In the first block of entries below, quote the part that opens with the line containing "Chuyên trang Siêu" and closes with the line containing "Tel: (024) 3577 2339 - Fax: (024) 3577 2337", with both of those lines included.

Collection entries
■ ■ ■ ■ ■ ■ ■

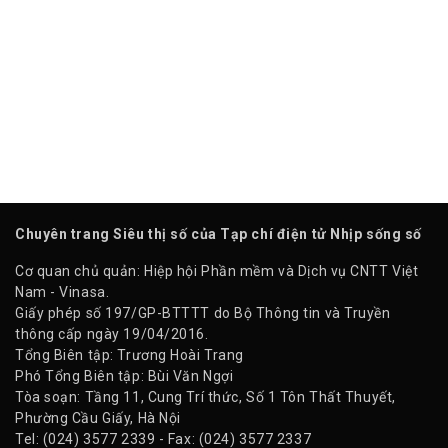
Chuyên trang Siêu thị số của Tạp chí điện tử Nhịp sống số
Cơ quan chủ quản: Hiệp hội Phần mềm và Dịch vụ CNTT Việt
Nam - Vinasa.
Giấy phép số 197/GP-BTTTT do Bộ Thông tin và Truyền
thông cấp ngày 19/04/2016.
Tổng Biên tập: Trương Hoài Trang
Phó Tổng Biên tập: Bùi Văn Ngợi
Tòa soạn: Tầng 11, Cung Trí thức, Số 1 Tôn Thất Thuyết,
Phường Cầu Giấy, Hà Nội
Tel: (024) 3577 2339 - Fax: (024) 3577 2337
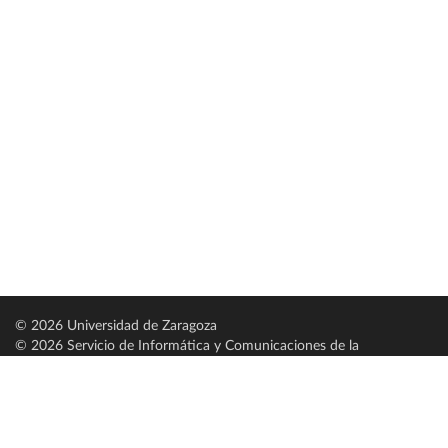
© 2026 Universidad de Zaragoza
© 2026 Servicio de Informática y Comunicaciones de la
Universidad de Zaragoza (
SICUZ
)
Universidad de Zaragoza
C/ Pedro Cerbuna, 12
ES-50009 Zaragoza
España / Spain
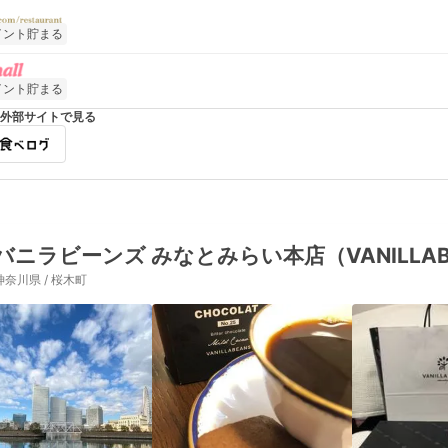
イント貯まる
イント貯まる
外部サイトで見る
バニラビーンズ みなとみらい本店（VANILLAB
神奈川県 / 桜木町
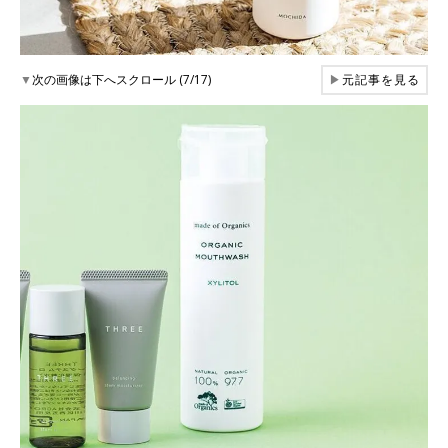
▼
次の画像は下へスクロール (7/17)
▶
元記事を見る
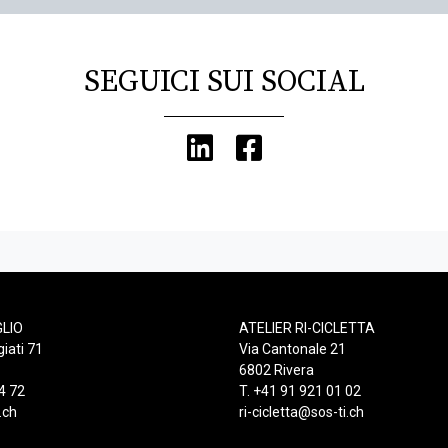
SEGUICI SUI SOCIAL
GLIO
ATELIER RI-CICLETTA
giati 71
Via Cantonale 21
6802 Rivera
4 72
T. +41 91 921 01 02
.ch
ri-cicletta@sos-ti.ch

■ ■ ■ ■ ■ ■ ■

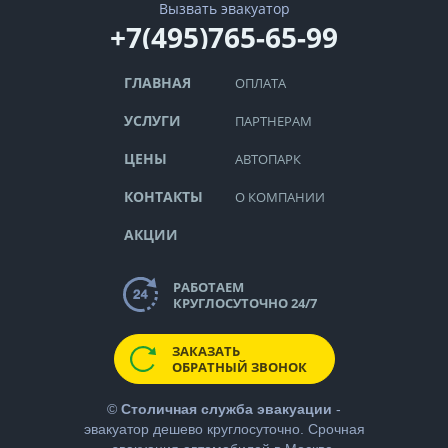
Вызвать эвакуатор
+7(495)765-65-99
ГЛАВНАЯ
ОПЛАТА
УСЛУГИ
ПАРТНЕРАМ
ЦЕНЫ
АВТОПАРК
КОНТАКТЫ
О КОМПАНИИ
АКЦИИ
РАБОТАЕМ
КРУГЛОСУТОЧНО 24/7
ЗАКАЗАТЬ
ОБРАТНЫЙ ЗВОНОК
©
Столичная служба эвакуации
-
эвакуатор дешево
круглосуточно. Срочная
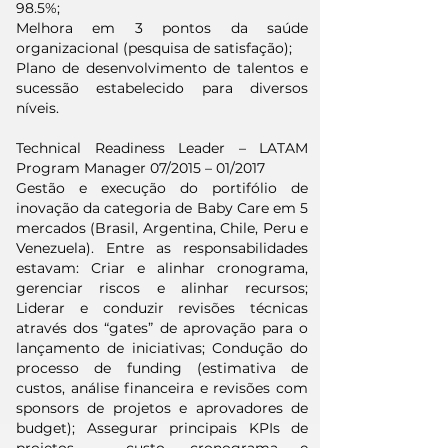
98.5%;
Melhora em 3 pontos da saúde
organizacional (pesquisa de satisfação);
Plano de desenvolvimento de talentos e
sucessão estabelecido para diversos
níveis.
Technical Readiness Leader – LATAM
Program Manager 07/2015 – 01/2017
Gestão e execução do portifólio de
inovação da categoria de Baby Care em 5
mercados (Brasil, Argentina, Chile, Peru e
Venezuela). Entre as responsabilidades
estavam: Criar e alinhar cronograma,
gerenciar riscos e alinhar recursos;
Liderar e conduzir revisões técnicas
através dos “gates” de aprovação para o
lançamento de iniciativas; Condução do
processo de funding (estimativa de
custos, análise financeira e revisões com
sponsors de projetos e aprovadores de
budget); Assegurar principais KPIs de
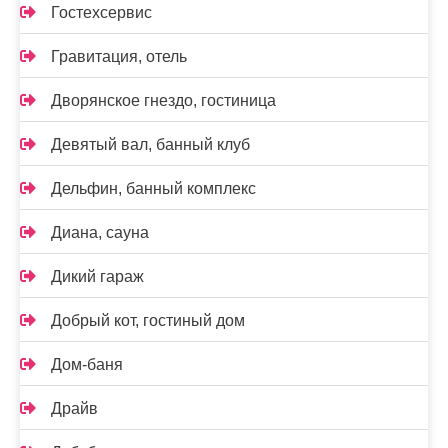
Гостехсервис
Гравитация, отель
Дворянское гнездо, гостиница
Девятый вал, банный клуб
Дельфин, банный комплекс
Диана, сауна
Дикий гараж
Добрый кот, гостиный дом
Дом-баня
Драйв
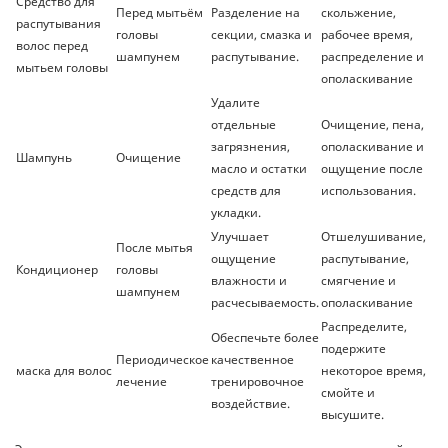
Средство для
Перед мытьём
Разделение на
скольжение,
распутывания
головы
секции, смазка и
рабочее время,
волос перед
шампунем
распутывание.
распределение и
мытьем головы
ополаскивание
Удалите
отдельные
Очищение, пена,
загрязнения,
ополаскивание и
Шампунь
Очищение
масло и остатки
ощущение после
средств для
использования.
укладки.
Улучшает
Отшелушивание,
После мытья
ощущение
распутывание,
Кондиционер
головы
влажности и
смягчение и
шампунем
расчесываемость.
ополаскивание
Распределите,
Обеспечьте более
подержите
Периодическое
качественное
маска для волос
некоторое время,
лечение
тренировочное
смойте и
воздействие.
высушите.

■ ■ ■ ■ ■ ■ ■

* _TASK ANSWER_:
Chuyên trang Siêu thị số của Tạp chí điện tử Nhịp sống số
Cơ quan chủ quản: Hiệp hội Phần mềm và Dịch vụ CNTT Việt
Nam - Vinasa.
Giấy phép số 197/GP-BTTTT do Bộ Thông tin và Truyền
thông cấp ngày 19/04/2016.
Tổng Biên tập: Trương Hoài Trang
Phó Tổng Biên tập: Bùi Văn Ngợi
Tòa soạn: Tầng 11, Cung Trí thức, Số 1 Tôn Thất Thuyết,
Phường Cầu Giấy, Hà Nội
Tel: (024) 3577 2339 - Fax: (024) 3577 2337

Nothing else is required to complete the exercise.